═══ PASSAGE CHOISI ═══
Shoftim, ce sont les juges.
Qu'il faille des juges, cela va de soi ; tout groupe socialisé en a, même s’ils n’ont pas ce titre. Ce qui est demandé ici, c'est que les juges soient justes, qu’ils aient des verdicts de justice. Et c’est tout le défi. Bien sûr, il y a des jugements injustes, non conformes à l'esprit de justice, mais c’est cet esprit, cette justice (tsédéq) que l’on tente de cerner, et qui semble au départ assez claire : que chacun, riche ou pauvre, puissant ou démuni, ait sa part, la part qui lui revient . Le conflit implique un partage, et si la part de chacun, positive ou négative, doit lui revenir, c'est qu’il l’a perdue ; et cette part, où il y va de sa part d’être, doit lui venir d'ailleurs, d'un autre lieu, aussi proche que possible de la voix divine, de la voie de l’être, telle que l’indique le travail de la lettre, toujours à interpréter.
Les précautions à prendre sont précises : 1) ne pas infléchir le jugement, ne pas le biaiser (et on le biaise en y mêlant sa personne, ses problèmes, ses idées ou ses idéaux, ses intérêts); 2) ne pas « reconnaître » celui qu'on juge, ne pas avoir de complicité antérieure, de connaissances communes ; 3) ne pas se laisser acheter par des cadeaux. C'est tout simple, le juge en tant qu’être jouissant doit se mettre en retrait. Mais ce ne sont là que des précautions négatives, pour libérer la voie à l'idée essentielle : justice justice tu poursuivras. « Poursuivre » la justice ; c'est le même mot que poursuivre des fuyards. Comme si la justice, même rendue, pouvait se mettre à fuir ; elle peut aussi avoir des fuites, et se vider de son sens ; il faut donc une justice seconde, qui juge l'acte même de rendre justice tel qu'il s'est déroulé.
═══
_DÉFI:_
Répondez brièvement à ces questions sur le passage choisi.
(a) Quel mot hébreu le passage donne-t-il pour désigner la justice ?
(b) Quelle est la troisième précaution que doit prendre le juge ?
(c) À quel autre emploi du verbe « poursuivre » le passage compare-t-il la poursuite de la justice ?
Ce matériel n'a aucun rapport avec le passage choisi.
═══ DONNÉES FOURNIES ═══
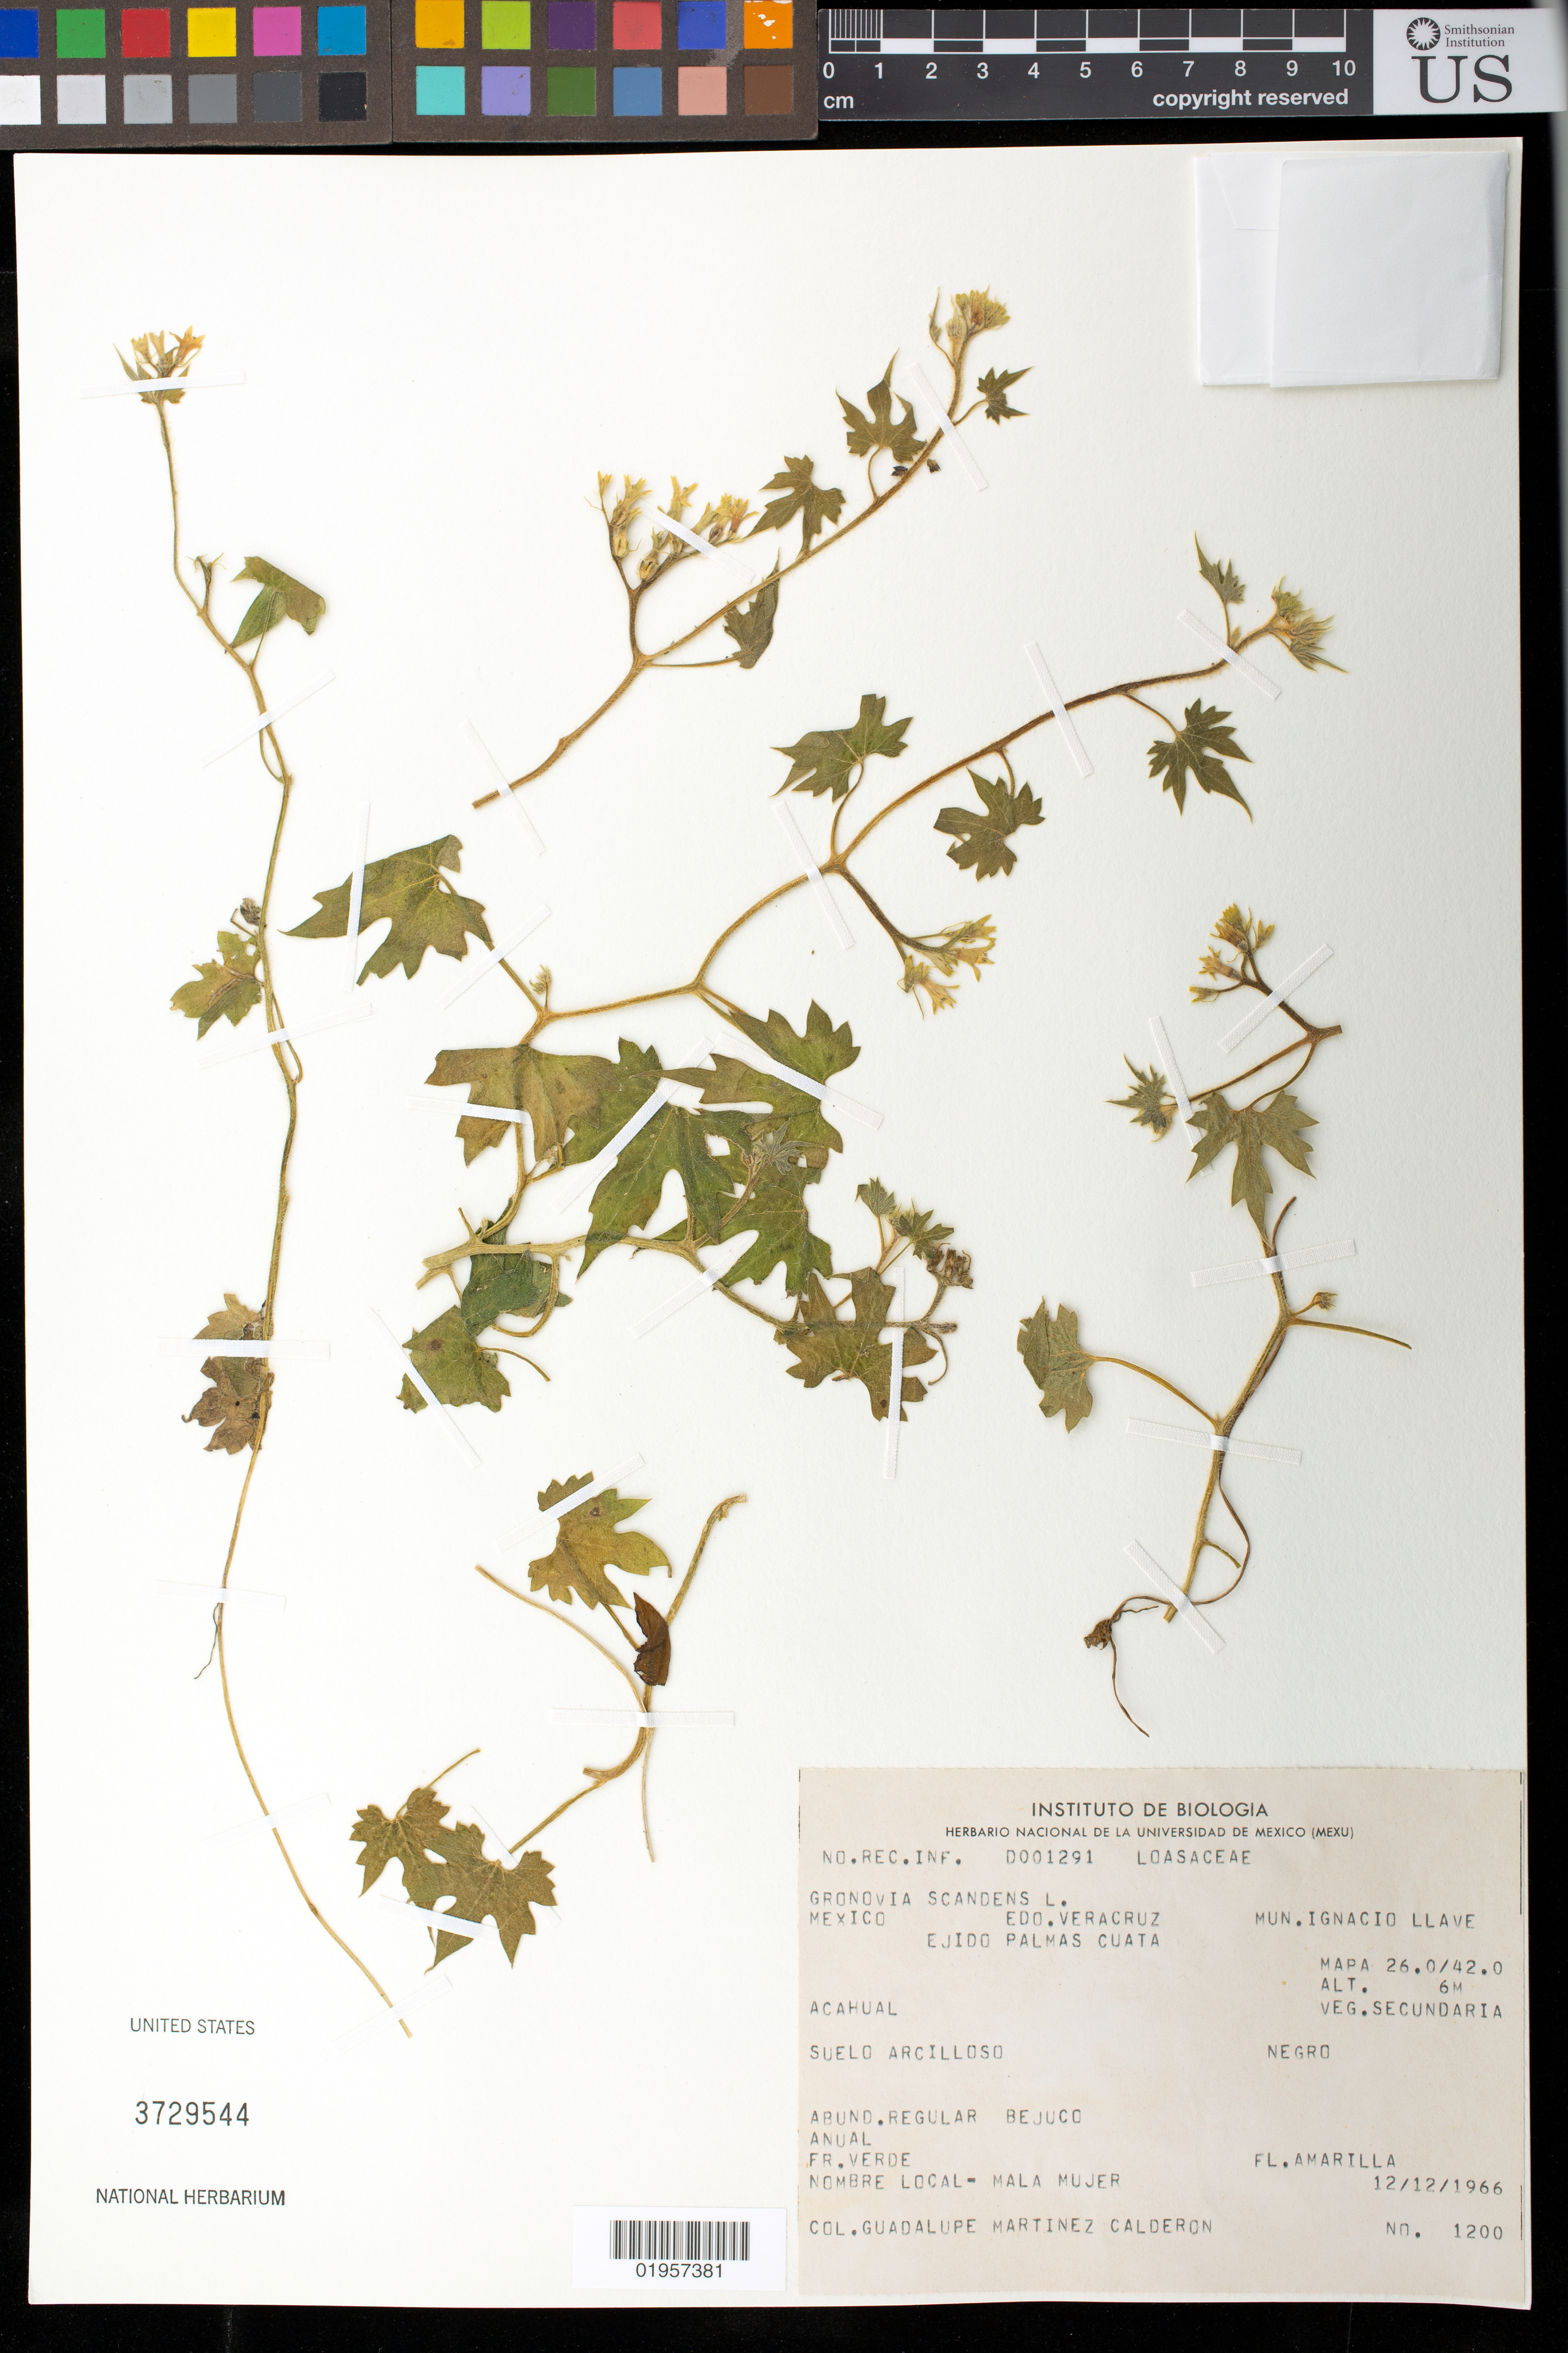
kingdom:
═══
_RÉPONSE:_
(a) Tsédéq.
(b) Ne pas se laisser acheter par des cadeaux.
(c) À poursuivre des fuyards.